HONG KONG -- China's producer price index climbed 2% in November from a year earlier, easing from a 6.6% rise in October on year, according to data released by the National Bureau of Statistics Wednesday. November's figures were the slowest pace of gains in the wholesale inflation in more than two years, Dow Jones Newswires reported. In the first 11 months of the year, wholesale inflation climbed 7.6%. "China's price inflation data is now declining rapidly, building on deflationary concerns that may prompt further monetary easing," wrote J.P. Morgan analysts in a research note following the data release.
Deflation pressures that are spreading through Europe and the United States also now appear to be threatening China, the world's fourth-largest economy. Deflation, a drop in prices, tends to defer spending and makes it harder for governments to boost growth. China's annual consumer price inflation fell to a near two-year low in November, a report showed on Thursday, a day after data reflected a collapse in wholesale prices and a startling drop in exports and imports. The slowdown in inflation is partly due to a collapse in global energy and commodity costs, but also reflects demand-sapping recessions underway in Europe, Japan and the United States [Dominoes falling in a row. Notice that the economy most based on production is the last to fall.]

Monetary authorities worldwide have been cutting interest rates sharply to try to get their economies moving but have had trouble persuading banks to lend more. [In a deflation, why would they?]

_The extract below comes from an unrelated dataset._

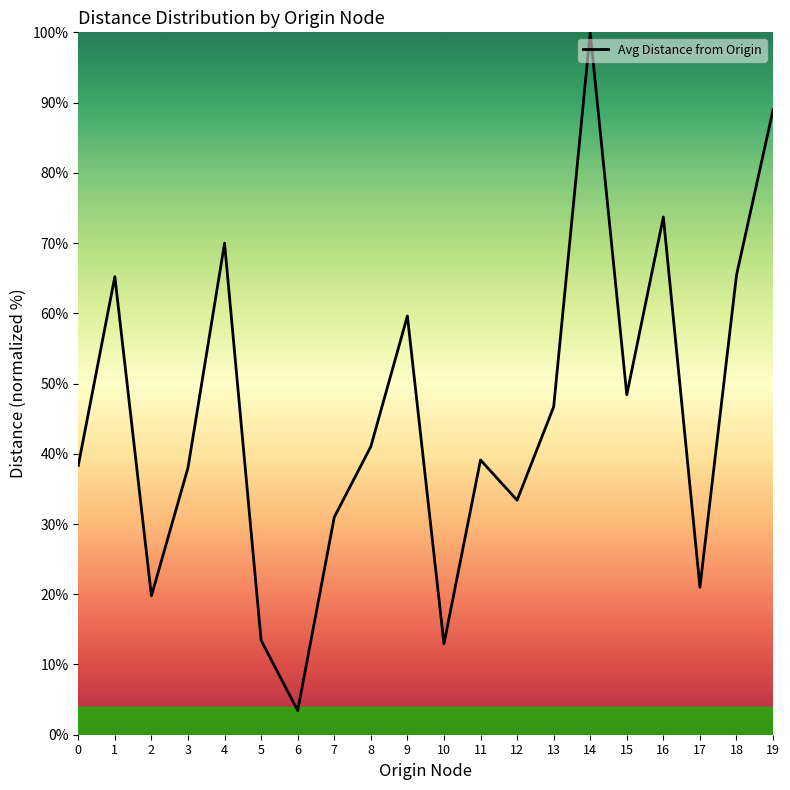

What is the change in value from 12 to 16?

+40.3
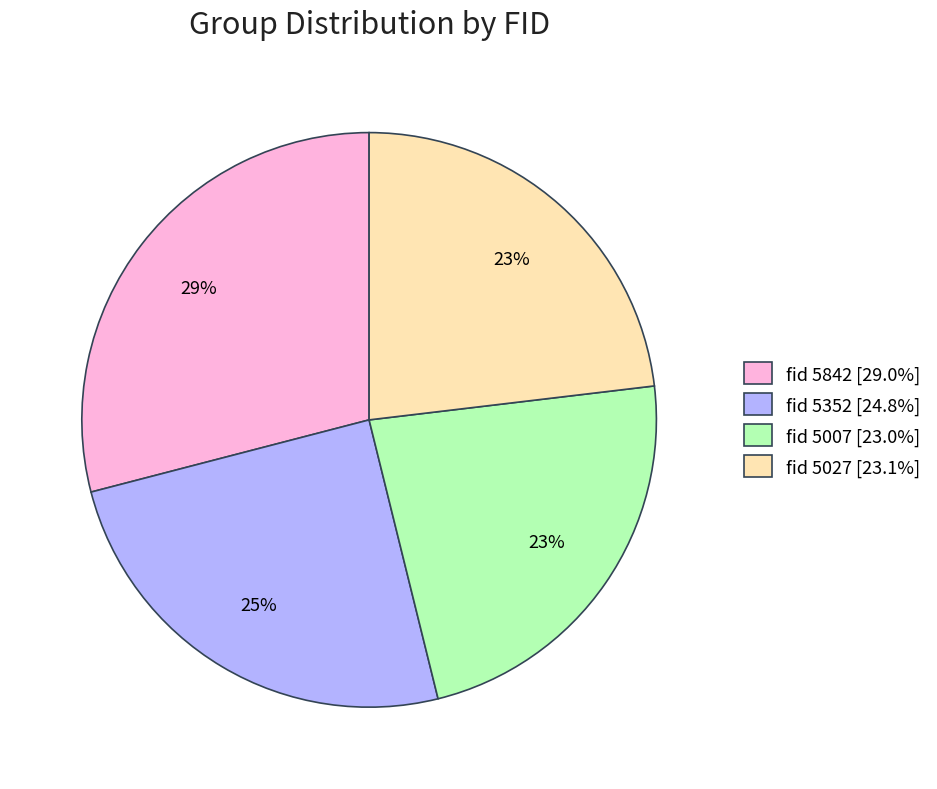

Does fid 5027 [23.1%] account for over 50% of the chart?

No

In a move that suggested trouble ahead for concerted European and perhaps world efforts to end the financial crisis and restore global economic growth, Germany criticized countries for rushing into untested economic rescue packages. Finance Minister Peer Steinbrueck urged governments to pause before pledging to spend billions of dollars to try to push their economies out of trouble. "The speed at which proposals are put together under pressure that don't even pass an economic test is breathtaking and depressing," he said in an interview with Newsweek magazine, published on the magazine's website on Wednesday. He singled out British Prime Minister Gordon Brown for particular criticism, accusing him of switching to economic policies that would saddle a generation with debt. "The switch from decades of supply-side politics all the way to a crass Keynesianism is breathtaking," he said.
Another German policymaker, European Central Bank Executive Board member Juergen Stark, also indicated concerns about responses to the crisis, saying late on Wednesday that the ECB does not have a lot of room for maneuver after its interest rate cut last week. The comments came as European Union leaders were to meet in Brussels to discuss a 200-billion euro ($260-billion) stimulus package to wrench the bloc out of recession.German Chancellor Angela Merkel said in Brussels that she was aware that Germany as an economic power had a responsibility to look over time at new stimulus steps.